Members of Congress caught a lot of flak a year ago when most of them (Democrats, mainly) actually bragged about not having read the Obamacare bill that would change America irrevocably. The Speaker of the House made this irresponsibility a selling point when she said they had to pass it to see what was in it.

Well, now it seems that member of Congress can’t even be bothered to name bills before passing them:

So desperate is the United States Congress to spend $26 billion to bail out state governments—ensuring state governments have no incentive to stay within budgets, so that we can bail them out repeatedly until the end of time— that they didn’t even name the bill.

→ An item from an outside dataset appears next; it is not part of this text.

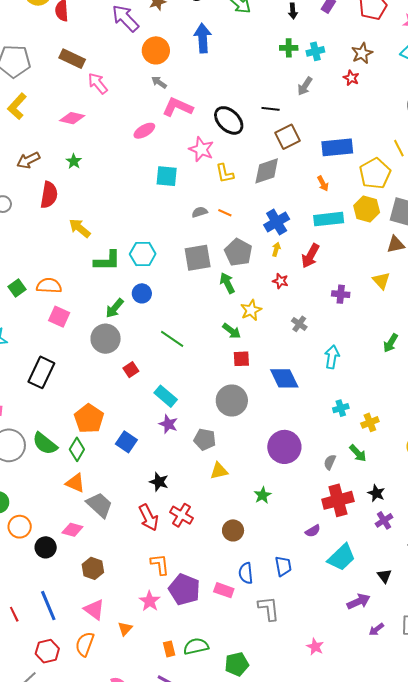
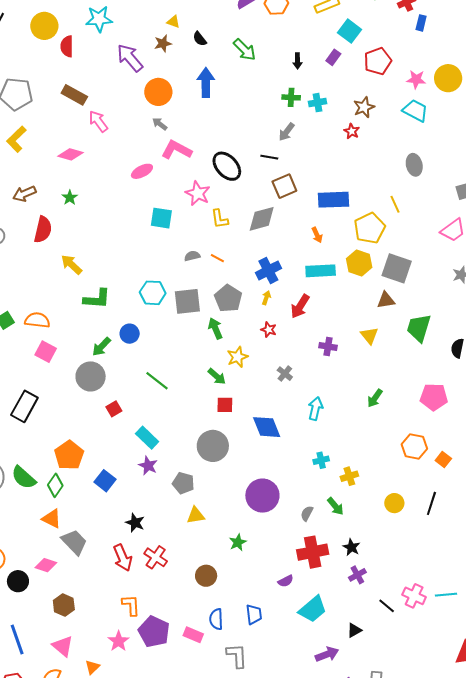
gray arrow: (305, 86) -> (287, 132), moved
cyan hexagon: (143, 254) -> (153, 293), moved
black triangle: (384, 576) -> (354, 630), turned 35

Here’s how North Carolina’s House members voted on the Charlie Rangel-proposed bill, which is actually (not kidding) named “The XXXXXX Act of XXXX“:

Yea NC-1 Butterfield, George [D]
Yea NC-2 Etheridge, Bob [D]
Yea NC-3 Jones, Walter [R]
Yea NC-4 Price, David [D]
Nay NC-5 Foxx, Virginia [R]
Nay NC-6 Coble, Howard [R]
Yea NC-7 McIntyre, Mike [D]
Nay NC-8 Kissell, Larry [D]
Nay NC-9 Myrick, Sue [R]
Nay NC-10 McHenry, Patrick [R]
Yea NC-11 Shuler, Heath [D]
Yea NC-12 Watt, Melvin [D]
Yea NC-13 Miller, R. [D]

Don’t be fooled by the description of this bill as:

An act to modernize the air traffic control system, improve the safety, reliability, and availability of transportation by air in the United States, provide for modernization of the air traffic control system, reauthorize the Federal Aviation Administration, and for other purposes.

Those “other purposes” are to impose a 90 percent tax on the bonuses of employees of corporations that received TARP funds. It applies only to those employees making less than $250,000, at least for now. The Senate still has to act on it.